Consumers' growing debt loads, expected to increase $80 billion last year, are a cause for concern among some economists but show no sign of slowing. Consumers have shifted away from cash and toward online shopping, making credit cards ubiquitous, industry analysts say. Meanwhile, the strong economy and low unemployment has kept delinquencies low.

"Even though consumers are confident, people are still carrying significant debt," said Ted Rossman, an analyst for Creditcards.com. "From a bank's perspective that is a big money maker. From a consumer's perspective I would encourage everyone to pay that down."

Consumers' appetite for credit cards has not been dampened by relatively high interest rates. The average rate is 17.3%, near a record high, for consumers with a good credit score, according to CreditCards.com, which surveys the country's 100 most popular cards. The cost is steeper for consumers with lower credit scores, 25.3%, according to the site.

Bernie Sanders, I, the Vermont senator running for the Democratic nomination for president, and Rep. Alexandria Ocasio-Cortez, D-N.Y., introduced legislation last year to cap credit card interest rates at 15% but the measure hasn't gained any ground. And banks haven't significantly lowered rates they charge on credit cards despite several interest rate cuts by the Federal Reserve, bolstering the industry's profits, analysts have said.
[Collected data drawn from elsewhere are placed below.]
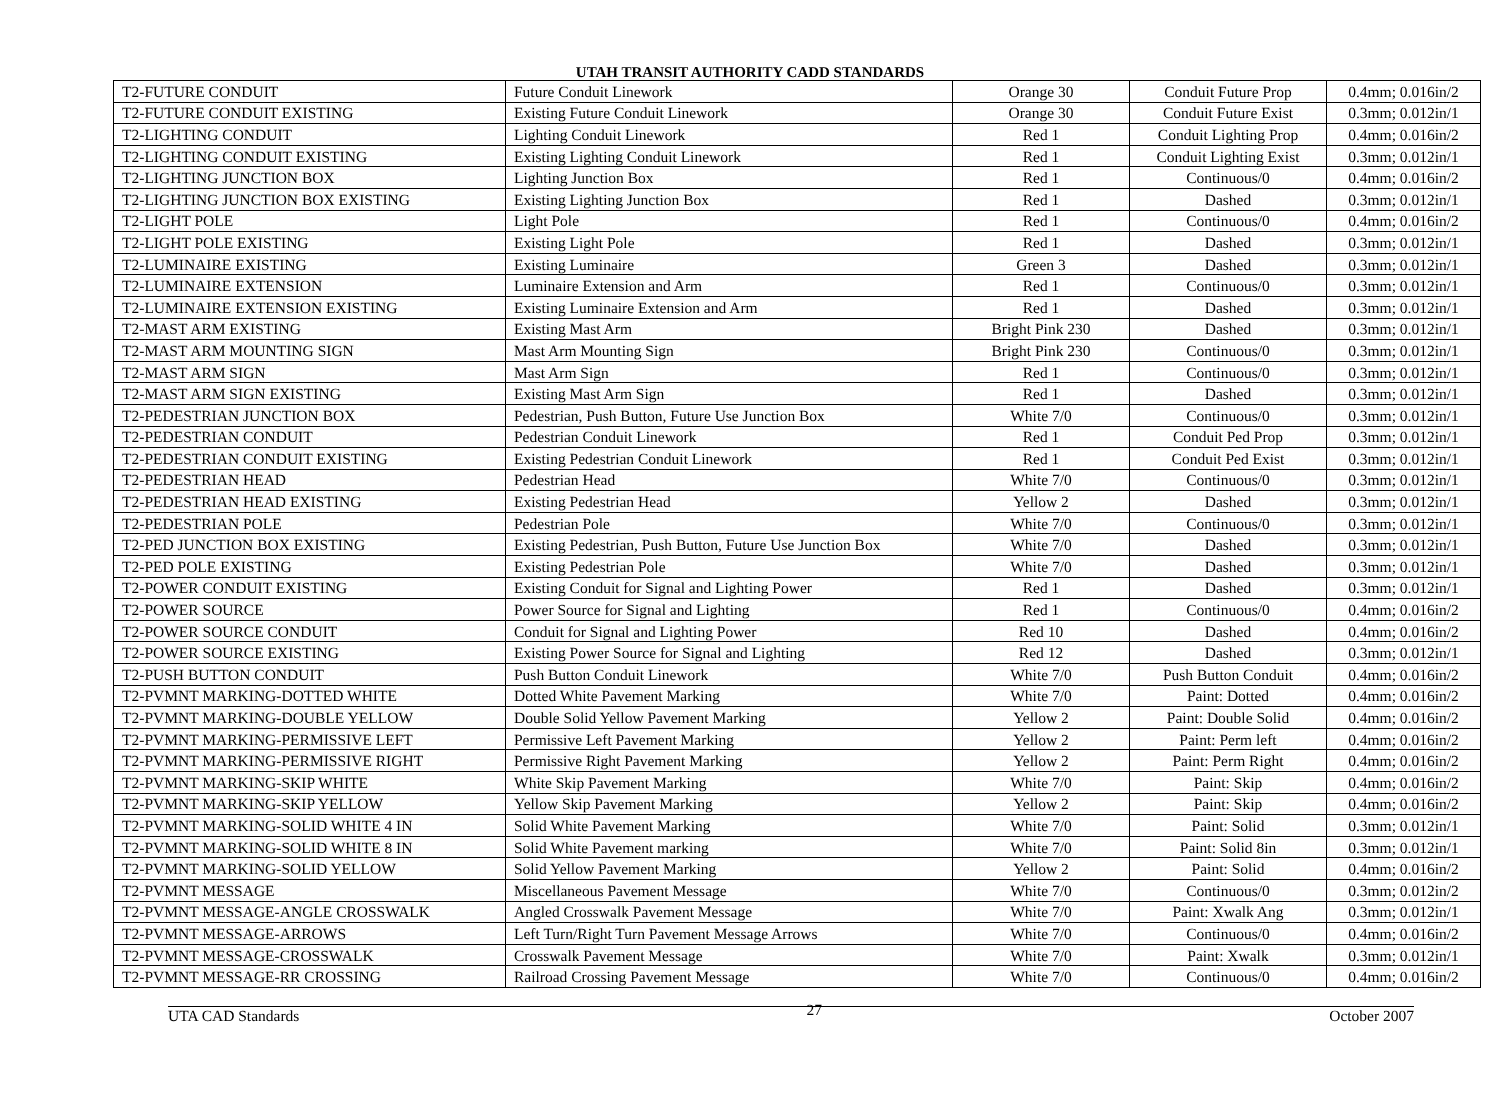UTAH TRANSIT AUTHORITY CADD STANDARDS
| T2-FUTURE CONDUIT | Future Conduit Linework | Orange 30 | Conduit Future Prop | 0.4mm; 0.016in/2 |
| T2-FUTURE CONDUIT EXISTING | Existing Future Conduit Linework | Orange 30 | Conduit Future Exist | 0.3mm; 0.012in/1 |
| T2-LIGHTING CONDUIT | Lighting Conduit Linework | Red 1 | Conduit Lighting Prop | 0.4mm; 0.016in/2 |
| T2-LIGHTING CONDUIT EXISTING | Existing Lighting Conduit Linework | Red 1 | Conduit Lighting Exist | 0.3mm; 0.012in/1 |
| T2-LIGHTING JUNCTION BOX | Lighting Junction Box | Red 1 | Continuous/0 | 0.4mm; 0.016in/2 |
| T2-LIGHTING JUNCTION BOX EXISTING | Existing Lighting Junction Box | Red 1 | Dashed | 0.3mm; 0.012in/1 |
| T2-LIGHT POLE | Light Pole | Red 1 | Continuous/0 | 0.4mm; 0.016in/2 |
| T2-LIGHT POLE EXISTING | Existing Light Pole | Red 1 | Dashed | 0.3mm; 0.012in/1 |
| T2-LUMINAIRE EXISTING | Existing Luminaire | Green 3 | Dashed | 0.3mm; 0.012in/1 |
| T2-LUMINAIRE EXTENSION | Luminaire Extension and Arm | Red 1 | Continuous/0 | 0.3mm; 0.012in/1 |
| T2-LUMINAIRE EXTENSION EXISTING | Existing Luminaire Extension and Arm | Red 1 | Dashed | 0.3mm; 0.012in/1 |
| T2-MAST ARM EXISTING | Existing Mast Arm | Bright Pink 230 | Dashed | 0.3mm; 0.012in/1 |
| T2-MAST ARM MOUNTING SIGN | Mast Arm Mounting Sign | Bright Pink 230 | Continuous/0 | 0.3mm; 0.012in/1 |
| T2-MAST ARM SIGN | Mast Arm Sign | Red 1 | Continuous/0 | 0.3mm; 0.012in/1 |
| T2-MAST ARM SIGN EXISTING | Existing Mast Arm Sign | Red 1 | Dashed | 0.3mm; 0.012in/1 |
| T2-PEDESTRIAN JUNCTION BOX | Pedestrian, Push Button, Future Use Junction Box | White 7/0 | Continuous/0 | 0.3mm; 0.012in/1 |
| T2-PEDESTRIAN CONDUIT | Pedestrian Conduit Linework | Red 1 | Conduit Ped Prop | 0.3mm; 0.012in/1 |
| T2-PEDESTRIAN CONDUIT EXISTING | Existing Pedestrian Conduit Linework | Red 1 | Conduit Ped Exist | 0.3mm; 0.012in/1 |
| T2-PEDESTRIAN HEAD | Pedestrian Head | White 7/0 | Continuous/0 | 0.3mm; 0.012in/1 |
| T2-PEDESTRIAN HEAD EXISTING | Existing Pedestrian Head | Yellow 2 | Dashed | 0.3mm; 0.012in/1 |
| T2-PEDESTRIAN POLE | Pedestrian Pole | White 7/0 | Continuous/0 | 0.3mm; 0.012in/1 |
| T2-PED JUNCTION BOX EXISTING | Existing Pedestrian, Push Button, Future Use Junction Box | White 7/0 | Dashed | 0.3mm; 0.012in/1 |
| T2-PED POLE EXISTING | Existing Pedestrian Pole | White 7/0 | Dashed | 0.3mm; 0.012in/1 |
| T2-POWER CONDUIT EXISTING | Existing Conduit for Signal and Lighting Power | Red 1 | Dashed | 0.3mm; 0.012in/1 |
| T2-POWER SOURCE | Power Source for Signal and Lighting | Red 1 | Continuous/0 | 0.4mm; 0.016in/2 |
| T2-POWER SOURCE CONDUIT | Conduit for Signal and Lighting Power | Red 10 | Dashed | 0.4mm; 0.016in/2 |
| T2-POWER SOURCE EXISTING | Existing Power Source for Signal and Lighting | Red 12 | Dashed | 0.3mm; 0.012in/1 |
| T2-PUSH BUTTON CONDUIT | Push Button Conduit Linework | White 7/0 | Push Button Conduit | 0.4mm; 0.016in/2 |
| T2-PVMNT MARKING-DOTTED WHITE | Dotted White Pavement Marking | White 7/0 | Paint: Dotted | 0.4mm; 0.016in/2 |
| T2-PVMNT MARKING-DOUBLE YELLOW | Double Solid Yellow Pavement Marking | Yellow 2 | Paint: Double Solid | 0.4mm; 0.016in/2 |
| T2-PVMNT MARKING-PERMISSIVE LEFT | Permissive Left Pavement Marking | Yellow 2 | Paint: Perm left | 0.4mm; 0.016in/2 |
| T2-PVMNT MARKING-PERMISSIVE RIGHT | Permissive Right Pavement Marking | Yellow 2 | Paint: Perm Right | 0.4mm; 0.016in/2 |
| T2-PVMNT MARKING-SKIP WHITE | White Skip Pavement Marking | White 7/0 | Paint: Skip | 0.4mm; 0.016in/2 |
| T2-PVMNT MARKING-SKIP YELLOW | Yellow Skip Pavement Marking | Yellow 2 | Paint: Skip | 0.4mm; 0.016in/2 |
| T2-PVMNT MARKING-SOLID WHITE 4 IN | Solid White Pavement Marking | White 7/0 | Paint: Solid | 0.3mm; 0.012in/1 |
| T2-PVMNT MARKING-SOLID WHITE 8 IN | Solid White Pavement marking | White 7/0 | Paint: Solid 8in | 0.3mm; 0.012in/1 |
| T2-PVMNT MARKING-SOLID YELLOW | Solid Yellow Pavement Marking | Yellow 2 | Paint: Solid | 0.4mm; 0.016in/2 |
| T2-PVMNT MESSAGE | Miscellaneous Pavement Message | White 7/0 | Continuous/0 | 0.3mm; 0.012in/2 |
| T2-PVMNT MESSAGE-ANGLE CROSSWALK | Angled Crosswalk Pavement Message | White 7/0 | Paint: Xwalk Ang | 0.3mm; 0.012in/1 |
| T2-PVMNT MESSAGE-ARROWS | Left Turn/Right Turn Pavement Message Arrows | White 7/0 | Continuous/0 | 0.4mm; 0.016in/2 |
| T2-PVMNT MESSAGE-CROSSWALK | Crosswalk Pavement Message | White 7/0 | Paint: Xwalk | 0.3mm; 0.012in/1 |
| T2-PVMNT MESSAGE-RR CROSSING | Railroad Crossing Pavement Message | White 7/0 | Continuous/0 | 0.4mm; 0.016in/2 |
UTA CAD Standards 27 October 2007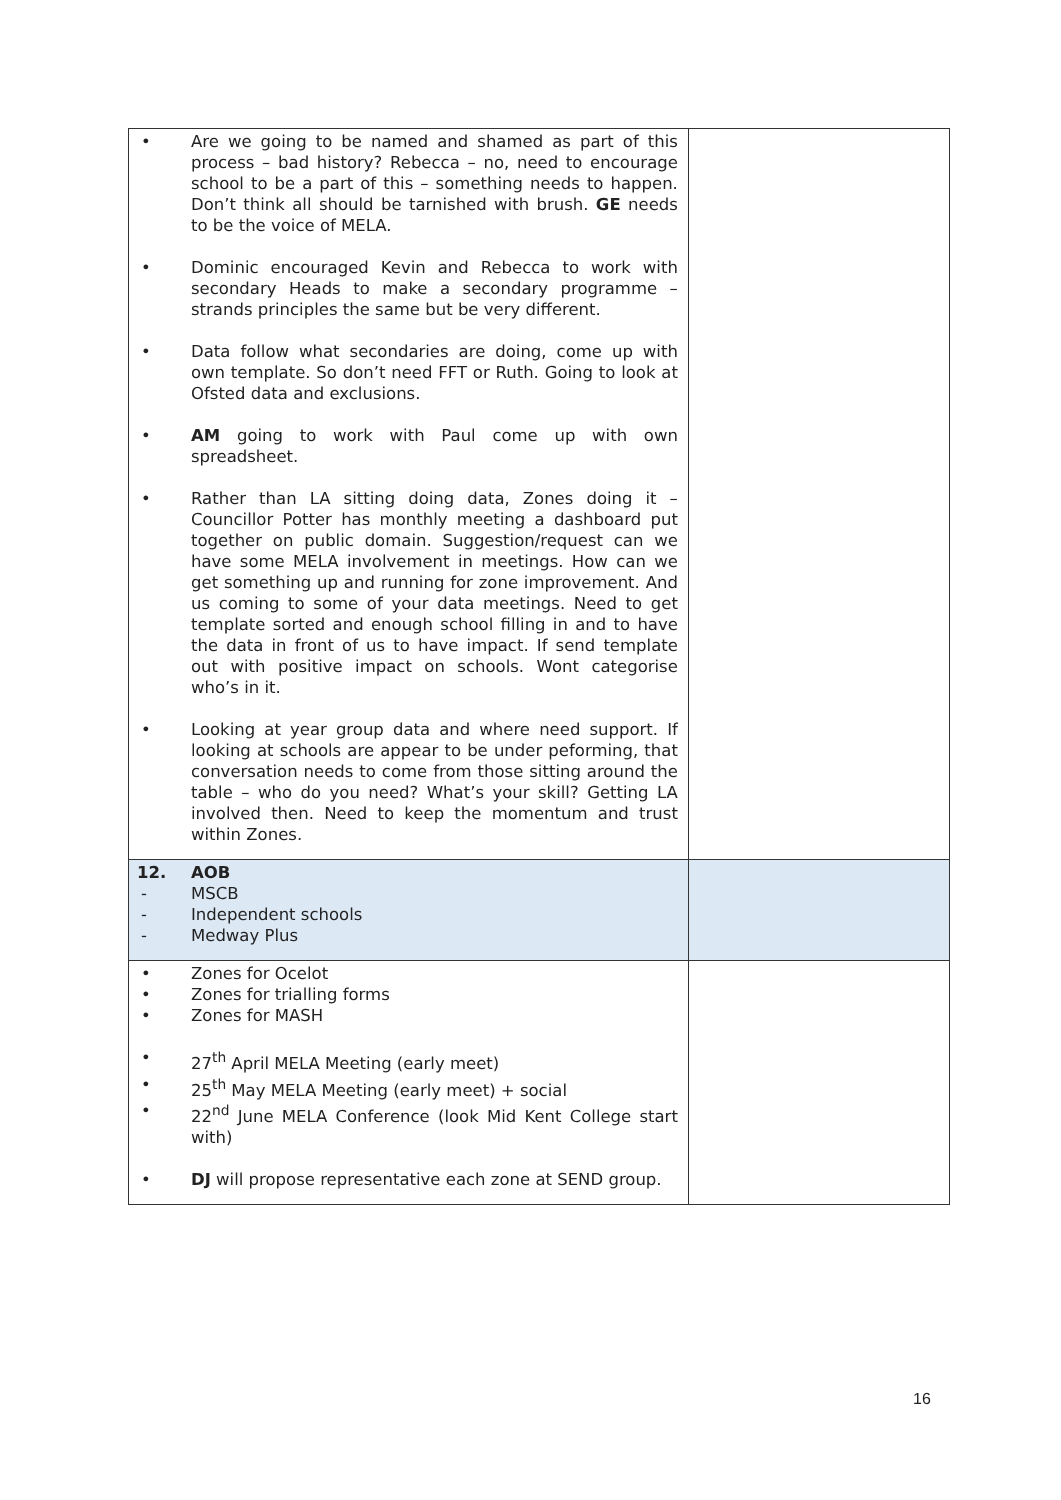| • Are we going to be named and shamed as part of this process – bad history? Rebecca – no, need to encourage school to be a part of this – something needs to happen. Don’t think all should be tarnished with brush. GE needs to be the voice of MELA. • Dominic encouraged Kevin and Rebecca to work with secondary Heads to make a secondary programme – strands principles the same but be very different. • Data follow what secondaries are doing, come up with own template. So don’t need FFT or Ruth. Going to look at Ofsted data and exclusions. • AM going to work with Paul come up with own spreadsheet. • Rather than LA sitting doing data, Zones doing it – Councillor Potter has monthly meeting a dashboard put together on public domain. Suggestion/request can we have some MELA involvement in meetings. How can we get something up and running for zone improvement. And us coming to some of your data meetings. Need to get template sorted and enough school filling in and to have the data in front of us to have impact. If send template out with positive impact on schools. Wont categorise who’s in it. • Looking at year group data and where need support. If looking at schools are appear to be under peforming, that conversation needs to come from those sitting around the table – who do you need? What’s your skill? Getting LA involved then. Need to keep the momentum and trust within Zones. | |
| 12. AOB - MSCB - Independent schools - Medway Plus | |
| • Zones for Ocelot • Zones for trialling forms • Zones for MASH • 27<sup>th</sup> April MELA Meeting (early meet) • 25<sup>th</sup> May MELA Meeting (early meet) + social • 22<sup>nd</sup> June MELA Conference (look Mid Kent College start with) • DJ will propose representative each zone at SEND group. | |
16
"Vulnerable borrowers are the most vulnerable to the higher interest rates," Rossman said.

Such high rates made it difficult for Jonathan Isaza, a Florida college student, to pay off his debt. After moving out on his own, Isaza said was making just $10 an hour. But didn't initially factor in the cost of car insurance in his budget and accumulating about $2,000 in credit card debt.

"Honestly this is unusual to me. I took a personal financial management class in high school that taught me how to save and budget my money well and how to develop good credit," he said in a Twitter exchange. "Ironically enough, I'm a finance major."

The high interest rates, nearly 20%, made it difficult to pay down the debt, Isaza said. "I would pay what I could but since the balance was high at the time the interest would put it back to where it was," he said.

Eventually Isaza said he found a better-paying job and switched insurance companies, helping him drive down his debt. "I can finally start saving," he said.

Joe Martin, a marketing executive in Utah, is among many consumers who are able to avoid interest changes by paying off their bill every month. Martin pays a yearly fee for two credit cards he uses for routine purchases while accumulating reward points for free flights and hotel stays.

"I have always paid things off quickly," Martin said, adding that it is a habit his parents encouraged.

He is at the "heart of the storm" of new credit card offers but has yet to be tempted, Martin said. "We go to Costco frequently and they have a [credit card] offer but I don't necessarily need that."

Also driving profits for banks are "swipe fees" that card companies collect from retailers, typically 2% of the total purchase, industry analysts say. The more consumers use their cards, the more companies earn - whether the customer carries a balance or not.

Wells Fargo reported that the volume of credit card purchases increased 4% during the fourth quarter and that the number of active accounts had reached 8.1 million. Last year, JPMorgan Chase said merchant processing volume increased 11%.

"The most profitable customers for credit companies are high income people who spend a lot and pay their bill on time," said Aaron Klein, a Brookings Institution fellow.